Objective: Set out all of the following lines as a numbered list, leaving out any blank lines.

Material for the task:
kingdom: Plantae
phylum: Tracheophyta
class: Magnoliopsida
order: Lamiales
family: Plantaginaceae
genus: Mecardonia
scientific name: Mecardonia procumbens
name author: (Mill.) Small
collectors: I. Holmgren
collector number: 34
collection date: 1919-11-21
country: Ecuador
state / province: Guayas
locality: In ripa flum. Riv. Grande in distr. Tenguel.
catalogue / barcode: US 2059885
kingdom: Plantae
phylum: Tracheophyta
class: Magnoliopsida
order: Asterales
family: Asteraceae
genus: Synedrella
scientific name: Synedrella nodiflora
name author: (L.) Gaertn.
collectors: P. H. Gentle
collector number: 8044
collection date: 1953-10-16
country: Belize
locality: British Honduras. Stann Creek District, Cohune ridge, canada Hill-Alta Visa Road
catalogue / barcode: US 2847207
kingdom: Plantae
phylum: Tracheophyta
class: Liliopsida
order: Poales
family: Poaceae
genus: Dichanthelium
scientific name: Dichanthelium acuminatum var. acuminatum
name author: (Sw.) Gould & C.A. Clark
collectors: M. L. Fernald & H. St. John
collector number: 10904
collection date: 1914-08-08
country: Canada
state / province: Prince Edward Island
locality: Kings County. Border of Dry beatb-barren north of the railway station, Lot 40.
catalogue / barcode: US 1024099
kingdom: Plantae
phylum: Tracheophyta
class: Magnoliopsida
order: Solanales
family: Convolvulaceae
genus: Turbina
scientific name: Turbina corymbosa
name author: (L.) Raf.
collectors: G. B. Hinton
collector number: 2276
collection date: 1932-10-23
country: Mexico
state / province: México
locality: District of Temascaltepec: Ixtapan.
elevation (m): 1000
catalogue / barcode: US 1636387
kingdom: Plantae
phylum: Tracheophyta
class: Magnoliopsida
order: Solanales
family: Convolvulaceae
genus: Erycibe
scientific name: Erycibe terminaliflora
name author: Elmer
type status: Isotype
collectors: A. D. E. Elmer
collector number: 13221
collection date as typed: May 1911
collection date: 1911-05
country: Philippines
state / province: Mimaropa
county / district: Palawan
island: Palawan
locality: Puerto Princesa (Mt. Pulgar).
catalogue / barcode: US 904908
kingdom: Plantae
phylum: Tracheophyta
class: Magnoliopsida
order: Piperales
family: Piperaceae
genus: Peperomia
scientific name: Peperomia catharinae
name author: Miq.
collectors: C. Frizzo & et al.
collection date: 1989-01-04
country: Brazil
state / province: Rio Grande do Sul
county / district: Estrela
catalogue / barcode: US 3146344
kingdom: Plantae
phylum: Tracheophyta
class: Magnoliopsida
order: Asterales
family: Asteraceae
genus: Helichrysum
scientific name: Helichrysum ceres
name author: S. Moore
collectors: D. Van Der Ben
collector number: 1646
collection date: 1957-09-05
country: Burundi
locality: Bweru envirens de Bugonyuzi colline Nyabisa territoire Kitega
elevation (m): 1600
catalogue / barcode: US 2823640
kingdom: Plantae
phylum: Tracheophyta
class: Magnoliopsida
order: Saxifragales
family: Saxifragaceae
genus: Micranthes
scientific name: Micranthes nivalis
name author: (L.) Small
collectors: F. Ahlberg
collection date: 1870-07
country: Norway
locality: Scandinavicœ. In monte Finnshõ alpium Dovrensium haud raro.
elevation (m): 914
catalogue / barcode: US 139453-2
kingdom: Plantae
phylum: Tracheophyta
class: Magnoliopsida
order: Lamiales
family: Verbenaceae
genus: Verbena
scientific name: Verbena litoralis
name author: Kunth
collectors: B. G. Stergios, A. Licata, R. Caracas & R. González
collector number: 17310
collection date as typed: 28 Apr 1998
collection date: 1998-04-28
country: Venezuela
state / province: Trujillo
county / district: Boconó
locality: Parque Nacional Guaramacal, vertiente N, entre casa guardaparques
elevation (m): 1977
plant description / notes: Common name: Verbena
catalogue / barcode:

Solution to the exercise:
1. kingdom: Plantae
2. phylum: Tracheophyta
3. class: Magnoliopsida
4. order: Lamiales
5. family: Plantaginaceae
6. genus: Mecardonia
7. scientific name: Mecardonia procumbens
8. name author: (Mill.) Small
9. collectors: I. Holmgren
10. collector number: 34
11. collection date: 1919-11-21
12. country: Ecuador
13. state / province: Guayas
14. locality: In ripa flum. Riv. Grande in distr. Tenguel.
15. catalogue / barcode: US 2059885
16. kingdom: Plantae
17. phylum: Tracheophyta
18. class: Magnoliopsida
19. order: Asterales
20. family: Asteraceae
21. genus: Synedrella
22. scientific name: Synedrella nodiflora
23. name author: (L.) Gaertn.
24. collectors: P. H. Gentle
25. collector number: 8044
26. collection date: 1953-10-16
27. country: Belize
28. locality: British Honduras. Stann Creek District, Cohune ridge, canada Hill-Alta Visa Road
29. catalogue / barcode: US 2847207
30. kingdom: Plantae
31. phylum: Tracheophyta
32. class: Liliopsida
33. order: Poales
34. family: Poaceae
35. genus: Dichanthelium
36. scientific name: Dichanthelium acuminatum var. acuminatum
37. name author: (Sw.) Gould & C.A. Clark
38. collectors: M. L. Fernald & H. St. John
39. collector number: 10904
40. collection date: 1914-08-08
41. country: Canada
42. state / province: Prince Edward Island
43. locality: Kings County. Border of Dry beatb-barren north of the railway station, Lot 40.
44. catalogue / barcode: US 1024099
45. kingdom: Plantae
46. phylum: Tracheophyta
47. class: Magnoliopsida
48. order: Solanales
49. family: Convolvulaceae
50. genus: Turbina
51. scientific name: Turbina corymbosa
52. name author: (L.) Raf.
53. collectors: G. B. Hinton
54. collector number: 2276
55. collection date: 1932-10-23
56. country: Mexico
57. state / province: México
58. locality: District of Temascaltepec: Ixtapan.
59. elevation (m): 1000
60. catalogue / barcode: US 1636387
61. kingdom: Plantae
62. phylum: Tracheophyta
63. class: Magnoliopsida
64. order: Solanales
65. family: Convolvulaceae
66. genus: Erycibe
67. scientific name: Erycibe terminaliflora
68. name author: Elmer
69. type status: Isotype
70. collectors: A. D. E. Elmer
71. collector number: 13221
72. collection date as typed: May 1911
73. collection date: 1911-05
74. country: Philippines
75. state / province: Mimaropa
76. county / district: Palawan
77. island: Palawan
78. locality: Puerto Princesa (Mt. Pulgar).
79. catalogue / barcode: US 904908
80. kingdom: Plantae
81. phylum: Tracheophyta
82. class: Magnoliopsida
83. order: Piperales
84. family: Piperaceae
85. genus: Peperomia
86. scientific name: Peperomia catharinae
87. name author: Miq.
88. collectors: C. Frizzo & et al.
89. collection date: 1989-01-04
90. country: Brazil
91. state / province: Rio Grande do Sul
92. county / district: Estrela
93. catalogue / barcode: US 3146344
94. kingdom: Plantae
95. phylum: Tracheophyta
96. class: Magnoliopsida
97. order: Asterales
98. family: Asteraceae
99. genus: Helichrysum
100. scientific name: Helichrysum ceres
101. name author: S. Moore
102. collectors: D. Van Der Ben
103. collector number: 1646
104. collection date: 1957-09-05
105. country: Burundi
106. locality: Bweru envirens de Bugonyuzi colline Nyabisa territoire Kitega
107. elevation (m): 1600
108. catalogue / barcode: US 2823640
109. kingdom: Plantae
110. phylum: Tracheophyta
111. class: Magnoliopsida
112. order: Saxifragales
113. family: Saxifragaceae
114. genus: Micranthes
115. scientific name: Micranthes nivalis
116. name author: (L.) Small
117. collectors: F. Ahlberg
118. collection date: 1870-07
119. country: Norway
120. locality: Scandinavicœ. In monte Finnshõ alpium Dovrensium haud raro.
121. elevation (m): 914
122. catalogue / barcode: US 139453-2
123. kingdom: Plantae
124. phylum: Tracheophyta
125. class: Magnoliopsida
126. order: Lamiales
127. family: Verbenaceae
128. genus: Verbena
129. scientific name: Verbena litoralis
130. name author: Kunth
131. collectors: B. G. Stergios, A. Licata, R. Caracas & R. González
132. collector number: 17310
133. collection date as typed: 28 Apr 1998
134. collection date: 1998-04-28
135. country: Venezuela
136. state / province: Trujillo
137. county / district: Boconó
138. locality: Parque Nacional Guaramacal, vertiente N, entre casa guardaparques
139. elevation (m): 1977
140. plant description / notes: Common name: Verbena
141. catalogue / barcode:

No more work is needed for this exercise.